Extract the lines between the one holding "Usermaven Review: Is It the Best" and the one holding "seeking better attribution insights.", inclusive, and repeat them exactly.

[Stored data entries]
◇ ◇ ◇ ◇ ◇ ◇ ◇

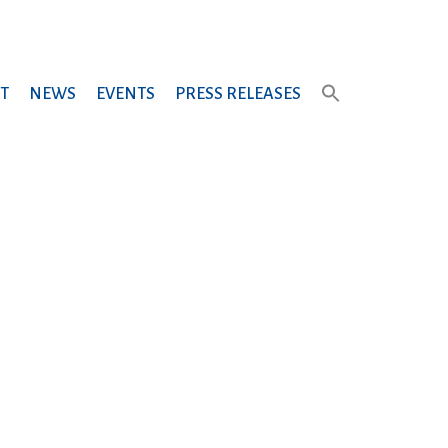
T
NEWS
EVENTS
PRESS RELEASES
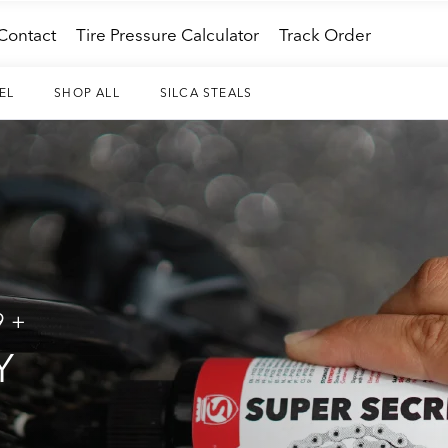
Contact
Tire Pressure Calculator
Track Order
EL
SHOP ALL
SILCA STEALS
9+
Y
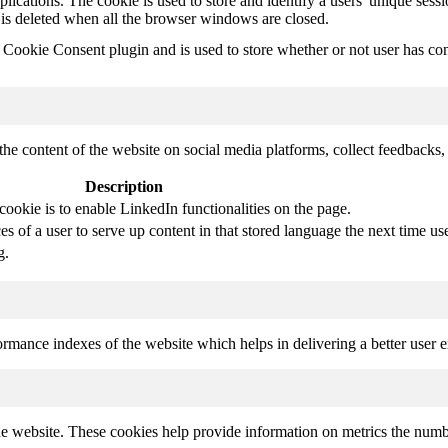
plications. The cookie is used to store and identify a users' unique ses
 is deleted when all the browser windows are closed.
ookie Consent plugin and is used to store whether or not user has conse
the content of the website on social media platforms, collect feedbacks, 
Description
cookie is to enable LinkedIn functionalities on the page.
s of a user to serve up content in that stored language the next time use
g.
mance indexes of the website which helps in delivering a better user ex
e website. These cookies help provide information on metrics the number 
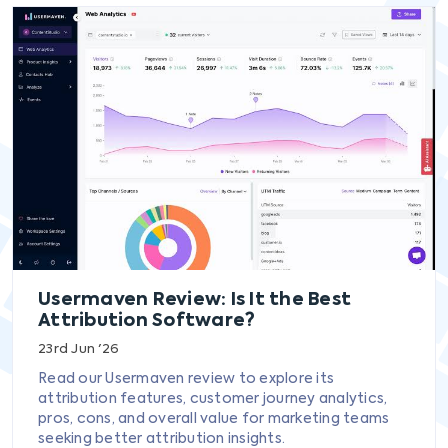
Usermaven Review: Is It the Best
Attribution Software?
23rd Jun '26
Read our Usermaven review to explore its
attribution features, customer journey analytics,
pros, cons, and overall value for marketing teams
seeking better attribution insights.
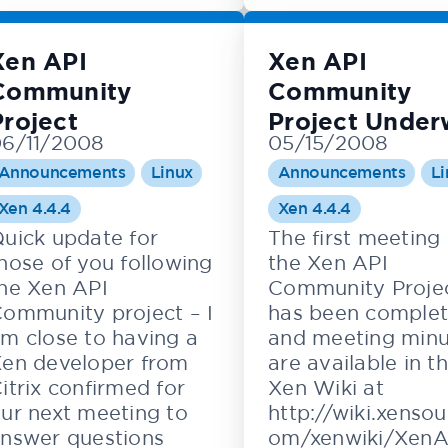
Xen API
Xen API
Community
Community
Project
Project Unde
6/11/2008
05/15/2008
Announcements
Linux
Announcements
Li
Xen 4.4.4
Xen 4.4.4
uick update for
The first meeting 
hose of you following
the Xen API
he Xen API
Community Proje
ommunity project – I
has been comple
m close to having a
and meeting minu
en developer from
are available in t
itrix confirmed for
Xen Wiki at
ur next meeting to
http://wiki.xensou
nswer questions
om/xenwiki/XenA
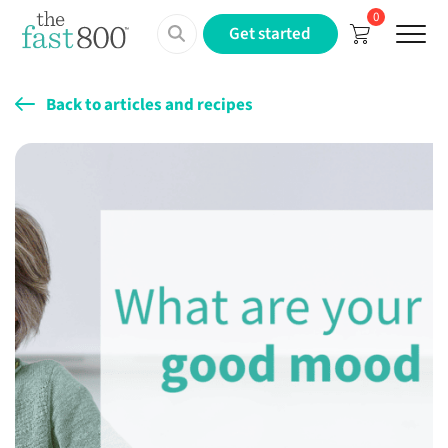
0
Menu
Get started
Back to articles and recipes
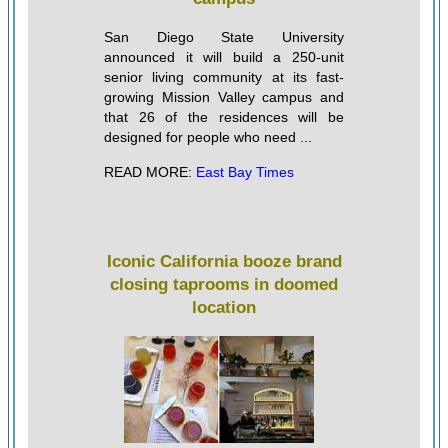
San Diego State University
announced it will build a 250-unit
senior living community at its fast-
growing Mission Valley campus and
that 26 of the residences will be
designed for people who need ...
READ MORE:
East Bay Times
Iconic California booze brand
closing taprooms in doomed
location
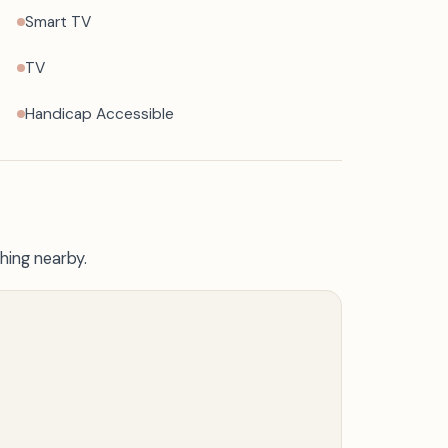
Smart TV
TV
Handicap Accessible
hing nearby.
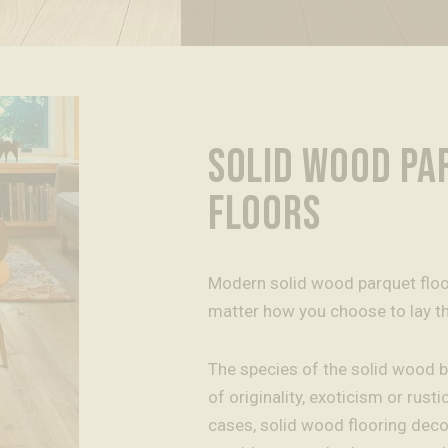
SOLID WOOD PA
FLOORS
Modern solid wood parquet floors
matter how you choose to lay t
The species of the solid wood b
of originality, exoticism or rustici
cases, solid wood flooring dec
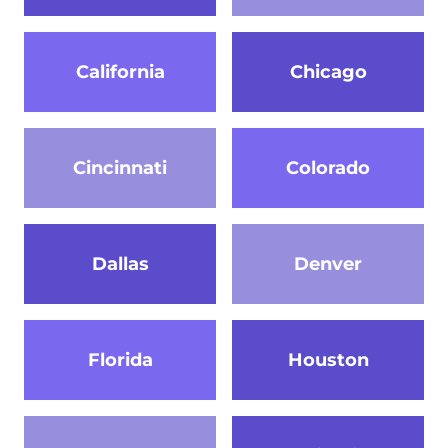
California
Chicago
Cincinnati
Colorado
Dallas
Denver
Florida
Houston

◇ ◇ ◇ ◇ ◇ ◇ ◇

ANSWER SPACE:
Usermaven Review: Is It the Best
Attribution Software?
23rd Jun '26
Read our Usermaven review to explore its
attribution features, customer journey analytics,
pros, cons, and overall value for marketing teams
seeking better attribution insights.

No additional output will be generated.